O Rio Grande do Norte contabiliza 11,8 mil pessoas na malha fina por conta de divergências na declaração do Imposto de Renda Pessoa Física (DIRPF) em 2025, segundo dados da Receita Federal enviados à reportagem da TRIBUNA DO NORTE. Embora a situação não represente uma penalidade imediata, a falta de correção das inconsistências pode gerar consequências para os contribuintes.


De acordo com o contador e diretor da Rui Cadete, Gustavo Vieira, a malha fina pode estar relacionada a diferentes inconsistências na declaração do imposto de renda. É o caso da omissão de rendimentos, divergências no informe da declaração recebida da empresa, além da dedução indevida ou excessiva de despesas.

Gustavo Vieira aponta que algumas situações comuns de dedução indevida incluem despesas médicas sem comprovação, inclusão de um dependente que não cumpre os requisitos necessários para a declaração e inclusão de cursos de língua estrangeira. “Outro tipo de malha comum é na hora de informar o imposto retido, quando a empresa informa um valor e a pessoa declara outro”, destaca.

A Receita Federal estabelece como despesa dedutível os valores que podem ser legalmente deduzidos dos rendimentos do contribuinte, reduzindo a base de cálculo e o imposto devido. Entre eles, estão os gastos relacionados à saúde, previdência e pensão alimentícia. Já as deduções incentivadas incluem as doações para fundos dos direitos da criança e do adolescente e da pessoa idosa.

Conforme aponta o contador, embora a malha fina esteja associada à identificação de irregularidades, ela não representa uma punição imediata para os contribuintes. “A malha fiscal é apenas para informar que as informações que o contribuinte declarou não estão batendo com as informações que terceiros declararam. Então o intuito é fazer com que ele justifique [essa divergência]. Isso porque pode acontecer uma malha fiscal e o contribuinte estar correto”, observa.

Após o contribuinte declarar o Imposto de Renda, Gustavo Vieira explica que em até 24h ele consegue verificar a situação por meio do site da Receita Federal, no menu “Meu Imposto de Renda”. Caso o problema seja um erro de digitação, por exemplo, basta fazer a correção e o trabalhador terá o nome retirado da malha fina. Caso exista uma divergência que exija a declaração de despesas, o procedimento só pode ser realizado a partir do primeiro dia útil do ano seguinte.

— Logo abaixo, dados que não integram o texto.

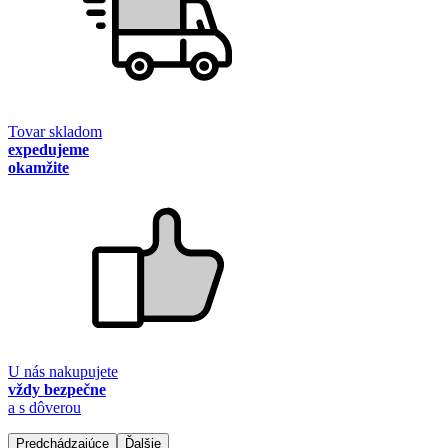
Tovar skladom
expedujeme
okamžite
U nás nakupujete
vždy bezpečne
a s dôverou
Predchádzajúce
Ďalšie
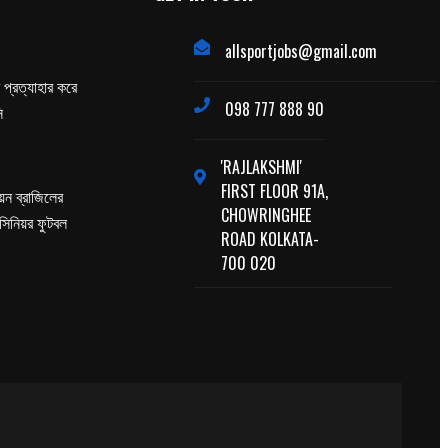
allsportjobs@gmail.com
প্রত্যাহার করে
098 777 888 90
ি
'RAJLAKSHMI'
FIRST FLOOR 91A,
পিয়ন ব্রাজিলের
CHOWRINGHEE
 সিনিয়র ফুটবল
ROAD KOLKATA-
700 020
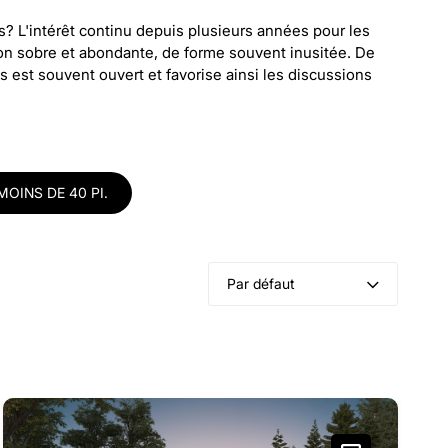
? L'intérêt continu depuis plusieurs années pour les
tion sobre et abondante, de forme souvent inusitée. De
st souvent ouvert et favorise ainsi les discussions
OINS DE 40 PI.
Par défaut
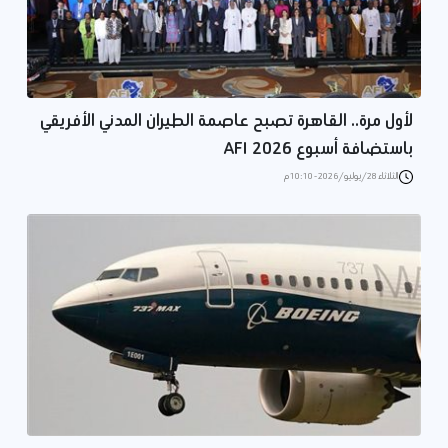
لأول مرة.. القاهرة تصبح عاصمة الطيران المدني الأفريقي
باستضافة أسبوع AFI 2026
الثلاثاء 28/يوليو/2026 - 10:10 م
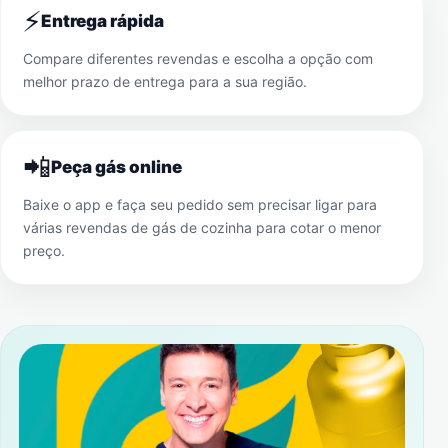
⚡
Entrega rápida
Compare diferentes revendas e escolha a opção com
melhor prazo de entrega para a sua região.
📲
Peça gás online
Baixe o app e faça seu pedido sem precisar ligar para
várias revendas de gás de cozinha para cotar o menor
preço.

O contador esclarece que a falta de regularização das pendências pode levar a Receita Federal a lançar um auto de infração. O documento estabelece um prazo de 30 dias para que o contribuinte regularize as pendências junto ao órgão. O não cumprimento dessas exigências pode resultar na inscrição do CPF em dívida ativa, gerando diversas consequências.

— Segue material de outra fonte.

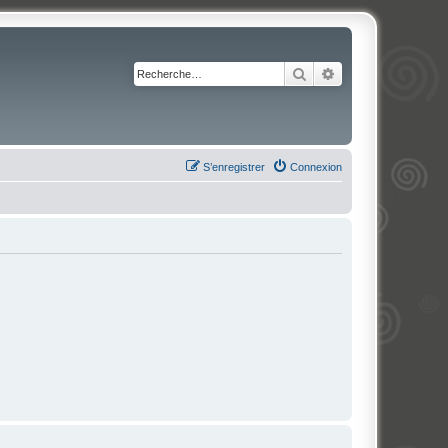
Rechercher
Recherche avancé
S’enregistrer
Connexion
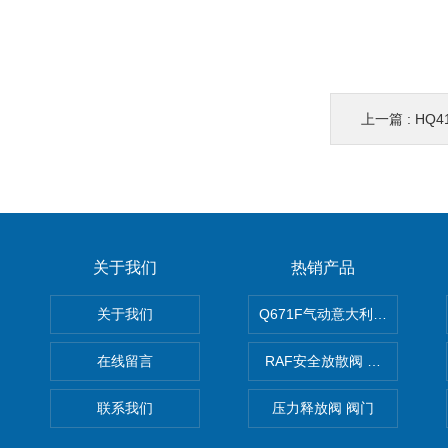
上一篇 :
HQ
关于我们
热销产品
关于我们
Q671F气动意大利式薄型球阀
在线留言
RAF安全放散阀 阀生产
联系我们
压力释放阀 阀门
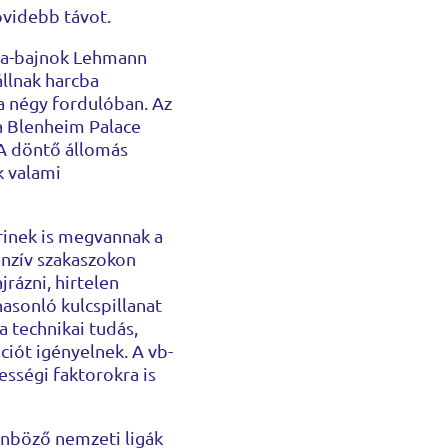
övidebb távot.
ópa-bajnok Lehmann
llnak harcba
a négy fordulóban. Az
 a Blenheim Palace
. A döntő állomás
k valami
rinek is megvannak a
tenzív szakaszokon
jrázni, hirtelen
asonló kulcspillanat
a technikai tudás,
ciót igényelnek. A vb-
ességi faktorokra is
önböző nemzeti ligák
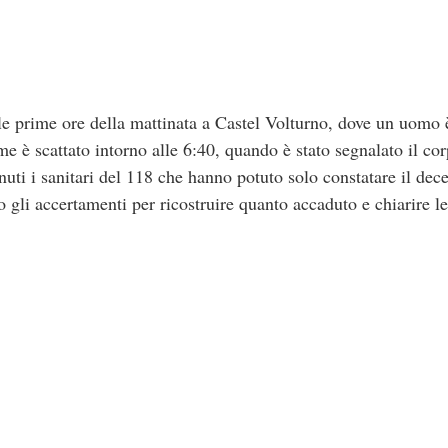
le prime ore della mattinata a Castel Volturno, dove un uomo è
me è scattato intorno alle 6:40, quando è stato segnalato il co
nuti i sanitari del 118 che hanno potuto solo constatare il dece
 gli accertamenti per ricostruire quanto accaduto e chiarire l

“Você fica impedido de pegar alguns empréstimos bancários, passa a ter o nome no Cadastro Informativo de Créditos não Quitados do Setor Público Federal (Cadin), deixa de poder participar de concurso público e não pode realizar o financiamento de uma casa, por exemplo. Essas são algumas situações comuns”, ressalta Gustavo Vieira.

Saiba o que fazer ao cair na malha fina

O contador explica que algumas recomendações podem ser seguidas pelos contribuintes que caíram na malha fina e querem regularizar as pendências antes de serem penalizados. É o caso de conferir se todos os documentos considerados na declaração do IR estão coerentes com o que está declarado, consultar as fontes pagadoras nos casos em que há omissão de rendimentos, e verificar se houve alguma retificação de documento junto à empresa em que trabalha.

“Se mesmo assim o contribuinte ainda tiver algum tipo de dificuldade, a orientação é procurar algum profissional capacitado, contador ou empresa de contabilidade para poder auxiliar. Pode ter algum detalhe que ele está esquecendo, ou pode estar declarando em algum campo indevido, ou seja, está simplesmente retificando e não está corrigindo a malha fiscal”, completa.